El intercambio de acusaciones ocurrió en el marco de una cada vez más tensa relación entre el gobierno de Erdogan y Europa. (ver nota inferior). Incluso, la canciller alemana, Angela Merkel, exhortó al mandamás turco a mantener un "diálogo respetuoso", luego de una campaña electoral "dura" que dividió al país.

Erdogan fue más allá al sugerir ayer un nuevo referéndum para decidir si continuar o no las negociaciones de adhesión a la Unión Europea.

"Ellos nos hacen esperar a la puerta de la Unión Europea desde hace 54 años, ¿no es así? Nosotros podemos ir ante nuestro pueblo, y obedeceremos su decisión", dijo, desafiante.
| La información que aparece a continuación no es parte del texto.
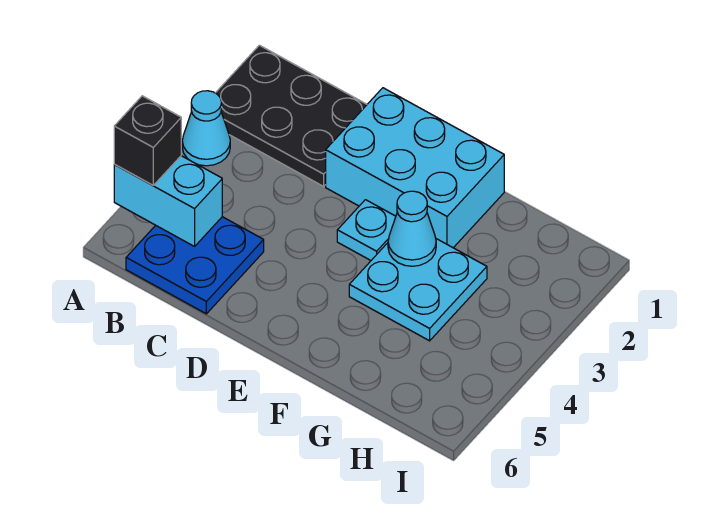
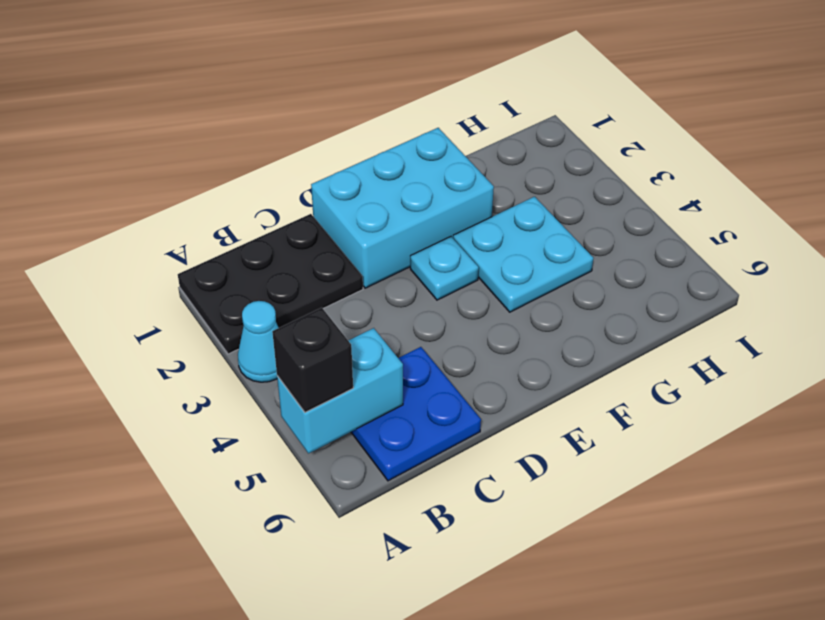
cyan 1x1 cone [388,191,436,266] -> none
Pero otro asunto que tensa aún más la relación con la UE es de la pena de muerte, que Erdogan también pretende restablecer, para lo cual también está dispuesto a convocar una nueva consulta popular.

Enmienda

Erdogan convocó a un reférendum de reforma constitucional, como forma de avalar el refuerzo de sus poderes y perpetuarse en el gobierno hasta 2029.

Denuncias

La oposición se mostró dispuesta a impugnar el resultado, con el argumento de que existió fraude.

Advertencia

El presidente turco amenazó con convocar a un nuevo referéndum para evaluar el ingreso a la Unión Europea.

División

El resultado del domingo acentuó la polarización política que existe en el país.
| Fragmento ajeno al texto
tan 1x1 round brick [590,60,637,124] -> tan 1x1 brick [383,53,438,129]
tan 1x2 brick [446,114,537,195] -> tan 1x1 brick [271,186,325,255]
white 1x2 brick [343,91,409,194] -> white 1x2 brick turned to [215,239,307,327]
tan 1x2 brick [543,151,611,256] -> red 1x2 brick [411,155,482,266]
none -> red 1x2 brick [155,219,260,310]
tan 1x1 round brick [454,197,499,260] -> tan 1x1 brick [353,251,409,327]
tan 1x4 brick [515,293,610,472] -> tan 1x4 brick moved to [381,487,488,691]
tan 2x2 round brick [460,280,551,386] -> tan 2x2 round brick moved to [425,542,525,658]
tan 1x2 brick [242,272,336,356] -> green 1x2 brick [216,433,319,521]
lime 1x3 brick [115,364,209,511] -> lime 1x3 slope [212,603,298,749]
El karma de una relación difícil

La victoria del Sí en Turquía se basó en el voto favorable de los habitantes de las regiones conservadoras del este y centro del país.

En contrapartida, en contra de la reforma constitucional impulsada por el presidente Erdogan votaron las grandes ciudades turcas, como la capital Ankara, Estambul y Esmirna.

En este caso, se trata de las regiones en las que se concentra el desarrollo del país, y en las que además prevalecen las ideas republicanas y laicas.

También se pronunciaron a favor del No regiones kurdas del sureste del país.

El profesor asociado del Departamento de Ciencias Políticas de la Universidad de Finanzas de Rusia, Gevorg Mirzayán, según Sputnik, consideró que el triunfo de Erdogan en los hechos permitirá a Turquía convertirse en una suerte de sultanato , lo que su a vez continúa alejándolo cada vez más de los principios que rigen el bloque europeo.

En esa línea, también se manifestó la líder de la Unión Demócrata Cristiana en el Parlamento del estado de Renania-Palatinado, en Alemania, Julia Klôckner, para quien las puertas de la Unión Europea hoy por hoy se "cerraron completamente" para Turquía.

Mientras tanto, Erdogan decidió prolongar la vigencia del estado de emergencia, que fue implantado hace nueve meses, informaron ayer las televisiones CNN Turk y NTV.

La decisión sobre el estado de emergencia, impuesto tras el fallido golpe de estado del 15 de julio de 2016 contra Erdogan, fue tomada en una reunión del Consejo Nacional de Seguridad.
Por su parte, las repercusiones internacionales no tardaron en llegar.

El presidente estadounidense, Donald Trump, telefoneó ayer lunes a su colega Erdogan para felicitarlo por su victoria en el referéndum sobre una ampliación de sus poderes, informaron medios estatales turcos.